Selected text:
Michigan State played better defense than Ohio State, out-rebounded the Buckeyes, negated Kaleb Wesson’s impact and held Chris Holtmann’s team to 31.3 percent shooting from behind the 3-point arc.

“They beat us fair and square today, and give them credit for that,” Holtmann said.

Yet in their collective comments after the game, it became clear that Holtmann and his players never felt out of it. Never lost confidence in their abilities or the game plan. Never thought they couldn’t come back.

The ultimate result of a loss, to the Buckeyes, was an outlier compared to their recent winning ways, which signified the progress they’ve made over the course of the past couple months.

Not too long ago, thoughts of whether they’d even make the NCAA tournament began to percolate with the fan base. Uncertainty about the program’s direction in the third year of the Holtmann era slowly began to increase. During a slog of a stretch lasting from late December to late January, Ohio State lost six of seven games, twice dropping home games by fewer than five points. 

Yet beginning with a win against Indiana to open February, the Buckeyes have won nine of 12 games, a feat that once damn near seemed to border on impossible to anyone who watched them work their way through January. Since beating the Hoosiers, they’ve topped six teams currently ranked in the top-30 by KenPom, including Michigan twice and Maryland at home. 

Michigan State would have been the seventh, and it would’ve been the most impressive road win of the season. Alas, Ohio State came up well short of the upset.

Chris Holtmann

Still, considering the doldrums of January followed by a turnaround that Holtmann recently said was something he’s never seen before, Sunday’s loss didn’t negate the momentum the Buckeyes picked up in recent weeks as they begin to gear up for the Big Ten tournament.

Stored data:

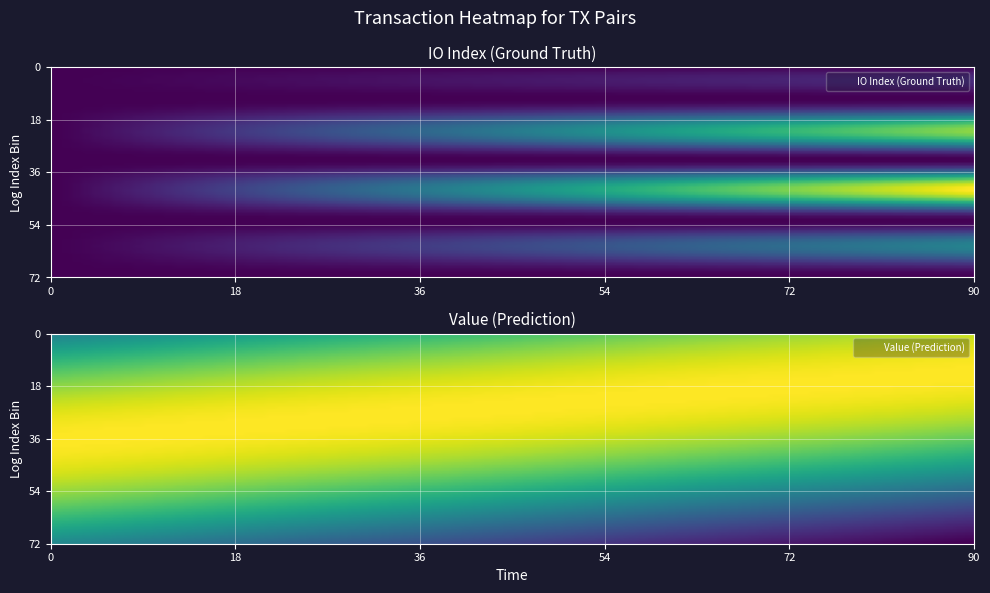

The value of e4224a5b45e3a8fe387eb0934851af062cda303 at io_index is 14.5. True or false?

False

---

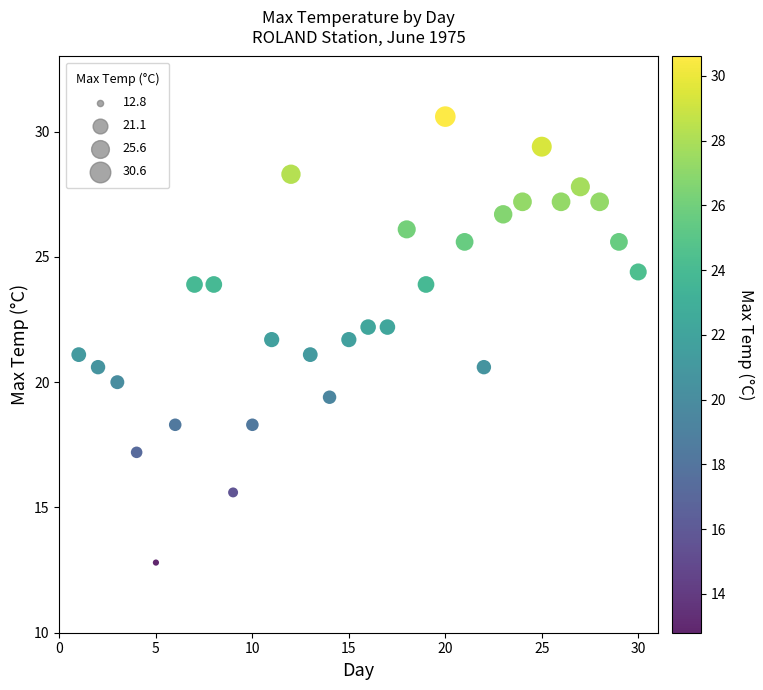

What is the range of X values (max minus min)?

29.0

What you will do:
A. Answer these from the article on Ohio State basketball:
(i) What three-point shooting percentage did Michigan State hold Ohio State to?
(ii) How many of seven games did Ohio State lose from late December to late January?
(iii) Which team did Ohio State beat to open February?
B. Write the next part of the article on Ohio State basketball, picking up after its last sentence.
The items above have nothing to do with this.

Exercise results:
A.
(i) 31.3 percent
(ii) Six
(iii) Indiana

B.
“It's hard not to be pleased with this last five or six weeks or whatever it's been, since we started February on,” Holtmann said. “I think you look at today and say, ‘Could we have just been a little bit more consistent with our defensive effort and on the glass.’ I think you always feel like that. When we were 12-7 and 2-6 (in the Big Ten), it was obviously some dark days and we were struggling.”

Those dark days came at essentially the bottom of the roller coaster track in the midst of taking Ohio State on a topsy turvy ride.

Before the rough spot, the Buckeyes held an 11-1 record, rising as high as No. 2 in the Associated Press top-25 poll, and since February hit, they’ve gone 9-3. A loss to Michigan State in January would’ve felt like any other game, but since they’ve gotten hot, it’s now back to being a bit of an outlier.

“I think every team in this league went through something like that, but I think ours and maybe a couple other teams was most extreme,” Holtmann said. “We tried to own how we could get better. We've seen great progress, and now it's kind of win or go home, and we've got to see if we can just continue to grow and play better and learn from this opportunity today against a good team. Take it, see what we can coach better and play better and hopefully get a little healthier.”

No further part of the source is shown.